▶ **Teks Bacaan**:
--*--

Emak-emak Dalam Pusaran Tafsir Politik
Emak-emak Dalam Pusaran Tafsir Politik
Gema Indonesia Raya - RIUH istilah emak-emak yang kini semakin populer, mendapatkankan tanggapan beragam. Sebagian pihak melihat hal tersebut adalah bentuk peralihan dari perubahan peran, dari sekedar ketertarikan menuju pada keterlibatan. Sementara, sebagian pihak kemudian memandang frasa "emak-emak" sebagai bentuk degradasi nilai dari figur ibu, simbol tersebut dianggap hanya menjadikan posisi kaum perempuan sebagai sarana kampanye semata.
Proses komodifikasi perempuan, menurut sebagian kalangan, masih jauh dari pembahasan atas sentimen serta isu-isu yang terkait hak-hak perempuan itu sendiri. Benarkah demikian? Bagaimana memahami saling silang pendapat ini? Adakah agenda yang sama dalam derajat kepentingan, antara emak-emak berdaster dengan isu domestik rumah tangga, di sisi lain ada pula suara dari aspirasi ibu bangsa, yang berbicara tentang hakikat kemerdekaan kaum perempuan secara emansipatoris?
Sudut pandangnya, ditentukan dan akan sangat tergantung pada bagaimana kita mempersepsikan diksi tentang emak-emak itu sendiri. Adakah definisi tersebut yang berintonasi merendahkan posisi dan kedudukannya, sehingga menjadi tidak sama dengan istilah mama, ibu, bunda, nyai, serta berbagai penyebutan lainnya? Perlu pernyataan yang tegas tentunya tentang hal tersebut.
Bahkan pemahaman yang sama mengenai hal ini, dalam kelompok perempuan, mungkin saja bisa berbeda. Lalu mengapa persoalan partisipasi politik dengan kreativitas pengistilahan emak-emak itu, seolah menjadi sentral topik diskusi? Tentu harapan terbesarnya adalah mampu mengeliminasi keterpinggiran kaum perempuan di kancah politik, menjadi aktor perubahan yang diarusutamakan.

--*--

▶ **Data Tercatat**:
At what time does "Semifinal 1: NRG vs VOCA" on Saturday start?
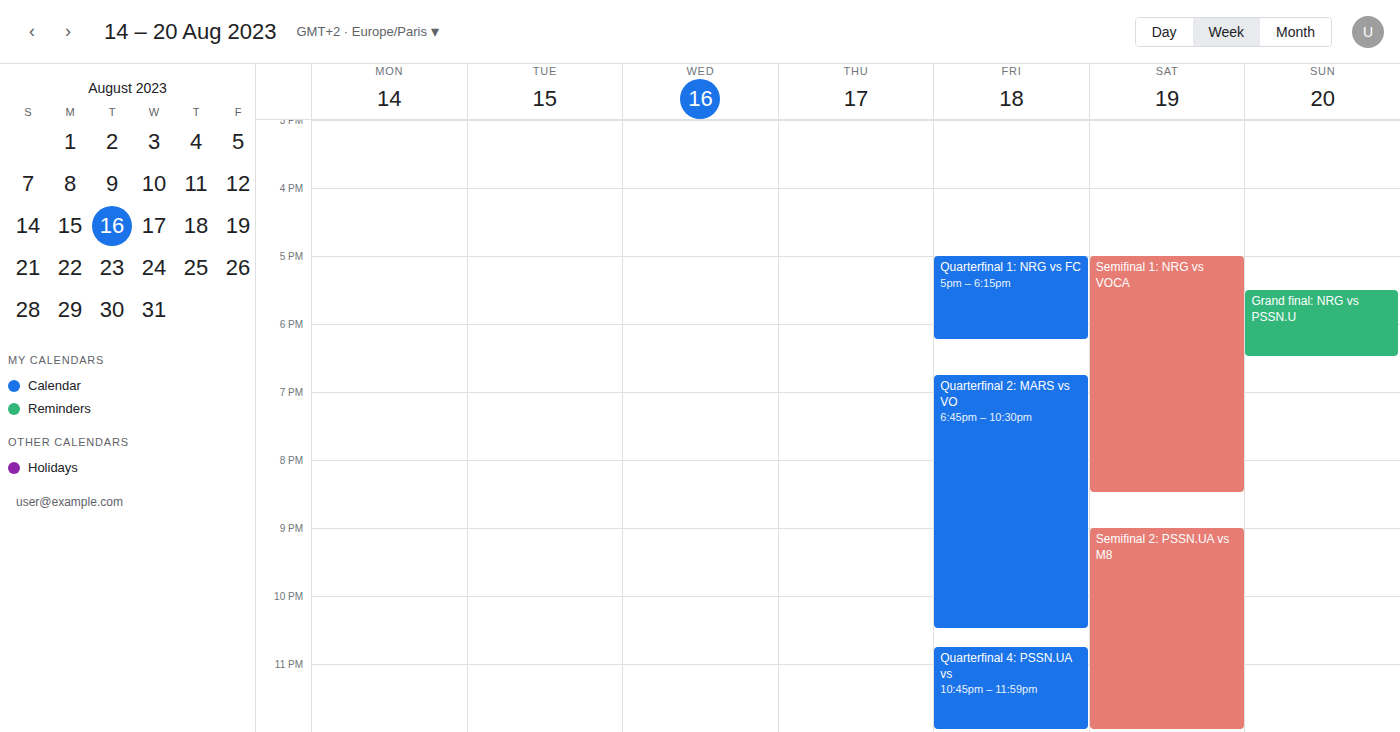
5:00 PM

--*--

▶ **Tugas yang Diberikan 1**:
Dalam teks tentang emak-emak dalam politik, sebutan apa saja yang disebut secara khusus sebagai istilah yang dibandingkan dengan kata "emak-emak"?
▶ **Tugas yang Diberikan 2**:
Ketik ulang bagian teks tentang emak-emak dalam politik, mulai dari "Sudut pandangnya, ditentukan" dan berakhir pada "perubahan yang diarusutamakan.".

▶ **Jawaban yang Diharapkan 1**:
mama, ibu, bunda, nyai

▶ **Jawaban yang Diharapkan 2**:
Sudut pandangnya, ditentukan dan akan sangat tergantung pada bagaimana kita mempersepsikan diksi tentang emak-emak itu sendiri. Adakah definisi tersebut yang berintonasi merendahkan posisi dan kedudukannya, sehingga menjadi tidak sama dengan istilah mama, ibu, bunda, nyai, serta berbagai penyebutan lainnya? Perlu pernyataan yang tegas tentunya tentang hal tersebut.
Bahkan pemahaman yang sama mengenai hal ini, dalam kelompok perempuan, mungkin saja bisa berbeda. Lalu mengapa persoalan partisipasi politik dengan kreativitas pengistilahan emak-emak itu, seolah menjadi sentral topik diskusi? Tentu harapan terbesarnya adalah mampu mengeliminasi keterpinggiran kaum perempuan di kancah politik, menjadi aktor perubahan yang diarusutamakan.